Which is the "roundest man-made object": Gravity probe B rotor or the Avogadro project sphere? The Avogadro project is part of the efforts to replace the artefact-based standard kilogram with a definition based on naturally reproducible objects. The main challenge is to make a very precise sphere of isotopicaly pure silicon. There are often-repeated popular claims that the silicon sphere from the Avogadro project is the "roundest object ever made by man".
However, the same title is ascribed to rotors of Gravity Probe B's gyroscopes, even earning then a certificate from Guinness book of World Records. 
So, which one is rounder (in appropriately defined way) -- the silicon sphere or the Gravity Probe B rotor?
 A: Gravity Probe B had four gyros, so one would expect that they made some spare rotors.  There is a notation on the Gravity Probe B Website that Gyro #4 was replaced before launch.  So very likely there is a spare Gravity Probe B rotor sitting in a box somewhere that is the roundest object on Earth.
BTW the coefficient of thermal expansion of silicon is 2.6e-6 per degree C so unless you keep the sphere's temperature really uniform then it will develop thermal asymmetries.
A: On the one hand, the caption under the image of the sphere being held by one of the member of The Avogadro Project reads as follows:

The roundness delta of the finished sphere (being held above) is about
  50 nm on a 93.6 mm diameter.

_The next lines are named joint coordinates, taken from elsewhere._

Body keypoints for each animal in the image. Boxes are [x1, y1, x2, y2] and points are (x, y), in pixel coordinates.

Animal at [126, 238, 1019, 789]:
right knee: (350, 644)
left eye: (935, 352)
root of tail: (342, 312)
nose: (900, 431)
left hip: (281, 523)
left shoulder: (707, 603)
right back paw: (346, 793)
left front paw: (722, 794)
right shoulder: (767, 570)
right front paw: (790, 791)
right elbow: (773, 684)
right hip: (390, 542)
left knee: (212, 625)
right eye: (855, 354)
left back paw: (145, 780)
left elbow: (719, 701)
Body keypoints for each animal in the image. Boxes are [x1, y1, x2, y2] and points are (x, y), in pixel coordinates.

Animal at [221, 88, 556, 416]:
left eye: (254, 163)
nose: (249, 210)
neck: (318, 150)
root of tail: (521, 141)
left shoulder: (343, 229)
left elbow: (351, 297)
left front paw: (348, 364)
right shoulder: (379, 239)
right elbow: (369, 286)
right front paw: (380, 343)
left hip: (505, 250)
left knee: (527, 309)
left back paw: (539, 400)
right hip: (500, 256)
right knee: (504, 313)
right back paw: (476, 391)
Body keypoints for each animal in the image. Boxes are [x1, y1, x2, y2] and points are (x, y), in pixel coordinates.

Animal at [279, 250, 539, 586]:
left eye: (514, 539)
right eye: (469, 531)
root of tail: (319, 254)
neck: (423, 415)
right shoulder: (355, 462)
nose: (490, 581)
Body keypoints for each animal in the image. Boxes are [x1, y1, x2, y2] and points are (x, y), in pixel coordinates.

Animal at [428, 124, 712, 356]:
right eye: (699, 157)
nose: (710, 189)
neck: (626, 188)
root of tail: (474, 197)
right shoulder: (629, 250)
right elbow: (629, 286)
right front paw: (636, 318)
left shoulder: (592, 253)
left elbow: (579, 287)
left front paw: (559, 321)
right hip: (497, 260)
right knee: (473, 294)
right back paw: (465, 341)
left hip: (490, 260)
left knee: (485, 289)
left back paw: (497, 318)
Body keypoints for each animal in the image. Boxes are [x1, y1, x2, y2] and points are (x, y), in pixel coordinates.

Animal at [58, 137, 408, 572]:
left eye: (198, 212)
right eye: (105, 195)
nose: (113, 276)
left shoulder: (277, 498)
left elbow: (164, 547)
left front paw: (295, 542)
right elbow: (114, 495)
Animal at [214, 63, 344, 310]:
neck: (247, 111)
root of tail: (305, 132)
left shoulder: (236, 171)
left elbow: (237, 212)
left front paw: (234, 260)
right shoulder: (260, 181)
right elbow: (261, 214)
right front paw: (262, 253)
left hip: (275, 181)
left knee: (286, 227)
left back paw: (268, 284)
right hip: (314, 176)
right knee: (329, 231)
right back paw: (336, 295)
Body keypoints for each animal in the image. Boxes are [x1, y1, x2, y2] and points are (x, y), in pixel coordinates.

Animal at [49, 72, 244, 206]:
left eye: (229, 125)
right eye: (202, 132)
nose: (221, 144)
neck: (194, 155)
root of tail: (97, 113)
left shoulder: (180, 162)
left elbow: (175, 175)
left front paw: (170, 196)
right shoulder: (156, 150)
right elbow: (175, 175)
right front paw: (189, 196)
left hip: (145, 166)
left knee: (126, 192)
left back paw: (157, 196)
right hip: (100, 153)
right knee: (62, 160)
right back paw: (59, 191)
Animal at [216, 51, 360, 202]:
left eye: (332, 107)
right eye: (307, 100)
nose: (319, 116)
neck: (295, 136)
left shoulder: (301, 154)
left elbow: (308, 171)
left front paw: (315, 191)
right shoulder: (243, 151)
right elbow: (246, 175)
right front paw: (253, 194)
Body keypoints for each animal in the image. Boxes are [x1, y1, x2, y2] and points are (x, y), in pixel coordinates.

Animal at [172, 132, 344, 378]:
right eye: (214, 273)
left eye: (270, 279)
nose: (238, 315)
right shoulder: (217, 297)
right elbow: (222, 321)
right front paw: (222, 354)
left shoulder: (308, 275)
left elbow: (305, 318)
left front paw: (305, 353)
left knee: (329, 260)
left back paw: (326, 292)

It is believed to be the roundest object
  in the world.

So that its departure from mathematically perfect sphericity is 
$$
\frac{5 \cdot 10^{-8} \text{m}}{93.6 \cdot 10^{-3} \text{m}} \approx 0.053 \cdot 10^{-5} = 5.3 \cdot 10^{-7} 
$$
of its diameter.
On the other hand, the certificate that lists the GP-B gyroscopes in the Guinness Database of World Records as "the most spherical man-made objects" reads as follows:

The most spherical man-made objects are the fused quartz gyroscopic
  rotors onboard the Gravity Probe B Spacecraft operated by NASA and
  Stanford University. Their average departure from mathematically
  perfect sphericity is only $1.8 \cdot 10^{-7}$ of their diameter.

Therefore, the GP-B gyroscopes are rounder than the Avogadro Project's sphere ($1.8 \cdot 10^{-7}$ vs. $5.3 \cdot 10^{-7}$) but - considering that the first ones are on a satellite - maybe the Avogadro Project team is not lying by claiming that its silicon sphere is "the roundest [man-made?] object in the world".